Page extract section start

Serverless Computing, Prometheus & Push

No doubt bringing up the push vs pull debate here would be to beat a dead horse… however… with the increase in popularity of “serverless” compute platforms in recent years, such as AWS Lambda, Google Cloud’s Functions, Cloud Run and AppEngine, I wonder if this part of the problem space doesn’t need to be reconsidered?

One thing these platforms have in common is that individual instances aren’t generally discoverable / scrapeable, however they are not used exclusively for batch/ephemeral jobs. Autoscaling of instances is the norm, as is short-to-medium duration instance lifespan.

For developers trying to build an entirely “serverless” solution, who would generally prefer to use Prometheus because of the great client libraries, exposition format, query language and performance, they find themselves unable to do so.

We have the Pushgateway, but this itself needs to be a separate long-running and discoverable job, and is a potential bottleneck for large serverless workloads.

Is there any appetite to re-consider first class Push support in the Prometheus server, or greater investment in making Pushgateway a more scaleable solution?

My ideal outcome would be a SaaS provider offering the Push API in such a way that it can consume all the metric streams of a large organization and store them in Prometheus. Then developers could monitor applications with Prometheus without having to deploy an long-running daemon style infrastructure, with all its associated cost and complexity.

Page extract section end
Entries provided section start

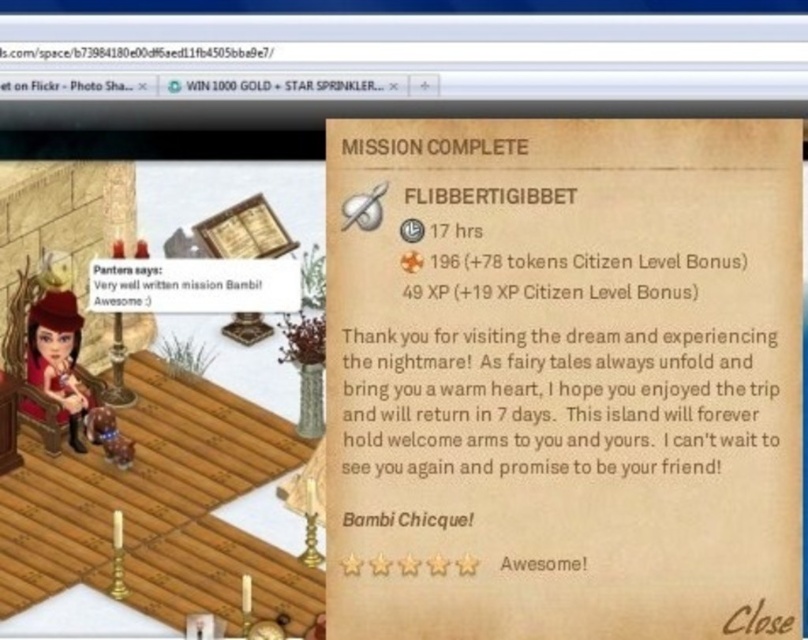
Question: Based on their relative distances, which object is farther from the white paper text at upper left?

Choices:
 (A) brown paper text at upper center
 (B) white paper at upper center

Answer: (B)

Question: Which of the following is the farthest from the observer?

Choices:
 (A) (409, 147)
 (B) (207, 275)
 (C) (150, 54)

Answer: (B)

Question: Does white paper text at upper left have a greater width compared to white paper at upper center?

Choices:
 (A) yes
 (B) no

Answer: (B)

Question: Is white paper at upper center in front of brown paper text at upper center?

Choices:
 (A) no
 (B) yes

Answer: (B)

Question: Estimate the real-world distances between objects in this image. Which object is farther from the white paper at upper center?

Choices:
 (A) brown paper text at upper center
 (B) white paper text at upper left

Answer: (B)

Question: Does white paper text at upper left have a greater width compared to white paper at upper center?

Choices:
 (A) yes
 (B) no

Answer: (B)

Entries provided section end
Entries provided section start

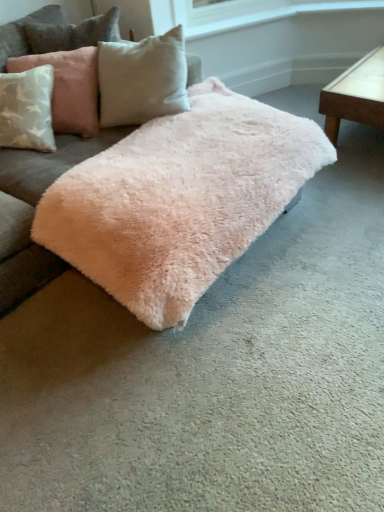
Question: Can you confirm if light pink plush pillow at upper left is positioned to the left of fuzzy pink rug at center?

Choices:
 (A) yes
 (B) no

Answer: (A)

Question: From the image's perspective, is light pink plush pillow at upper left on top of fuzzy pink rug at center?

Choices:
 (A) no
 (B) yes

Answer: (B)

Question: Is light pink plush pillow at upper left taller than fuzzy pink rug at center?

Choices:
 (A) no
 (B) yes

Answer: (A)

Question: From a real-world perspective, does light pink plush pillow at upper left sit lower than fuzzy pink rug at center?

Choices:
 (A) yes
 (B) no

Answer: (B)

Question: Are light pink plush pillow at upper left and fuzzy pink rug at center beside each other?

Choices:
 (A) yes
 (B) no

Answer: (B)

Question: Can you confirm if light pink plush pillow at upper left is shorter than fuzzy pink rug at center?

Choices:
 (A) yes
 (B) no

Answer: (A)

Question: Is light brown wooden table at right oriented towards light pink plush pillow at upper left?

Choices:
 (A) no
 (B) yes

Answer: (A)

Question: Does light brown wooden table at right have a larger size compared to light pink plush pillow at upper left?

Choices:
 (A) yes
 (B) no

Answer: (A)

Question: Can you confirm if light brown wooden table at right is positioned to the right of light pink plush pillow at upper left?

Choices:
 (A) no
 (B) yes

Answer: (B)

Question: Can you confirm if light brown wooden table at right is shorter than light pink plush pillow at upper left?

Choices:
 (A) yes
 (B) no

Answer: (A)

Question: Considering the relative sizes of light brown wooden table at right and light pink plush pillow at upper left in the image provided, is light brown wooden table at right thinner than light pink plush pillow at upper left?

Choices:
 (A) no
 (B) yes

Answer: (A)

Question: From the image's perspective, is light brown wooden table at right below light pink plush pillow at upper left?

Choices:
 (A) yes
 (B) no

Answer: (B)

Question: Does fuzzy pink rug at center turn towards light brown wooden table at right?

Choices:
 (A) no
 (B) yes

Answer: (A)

Entries provided section end
Entries provided section start

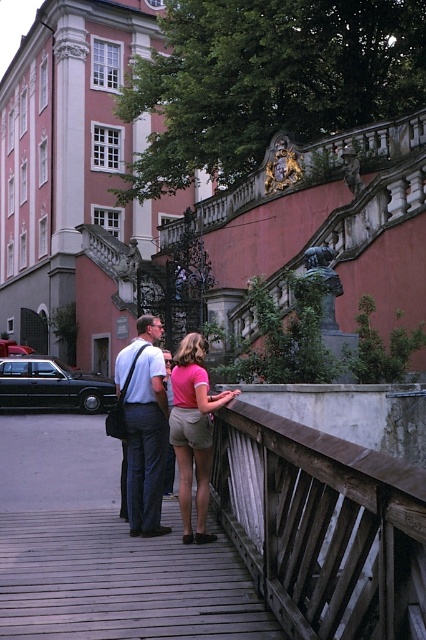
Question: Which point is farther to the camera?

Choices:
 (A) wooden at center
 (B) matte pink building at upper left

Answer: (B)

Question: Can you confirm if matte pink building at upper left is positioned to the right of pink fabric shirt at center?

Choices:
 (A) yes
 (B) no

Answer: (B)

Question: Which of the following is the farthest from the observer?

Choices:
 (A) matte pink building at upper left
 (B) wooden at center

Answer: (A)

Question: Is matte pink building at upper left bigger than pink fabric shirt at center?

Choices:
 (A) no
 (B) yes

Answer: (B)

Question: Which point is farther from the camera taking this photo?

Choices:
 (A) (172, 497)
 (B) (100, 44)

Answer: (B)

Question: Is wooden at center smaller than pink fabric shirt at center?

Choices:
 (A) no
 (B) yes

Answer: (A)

Entries provided section end

> What the exercise asks: In the post on serverless computing and Prometheus, why does the Pushgateway not solve the problem for serverless setups? Answer in one to three sentences.

> Result: The Pushgateway must itself run as a separate long-running, discoverable job. It can also become a bottleneck for large serverless workloads.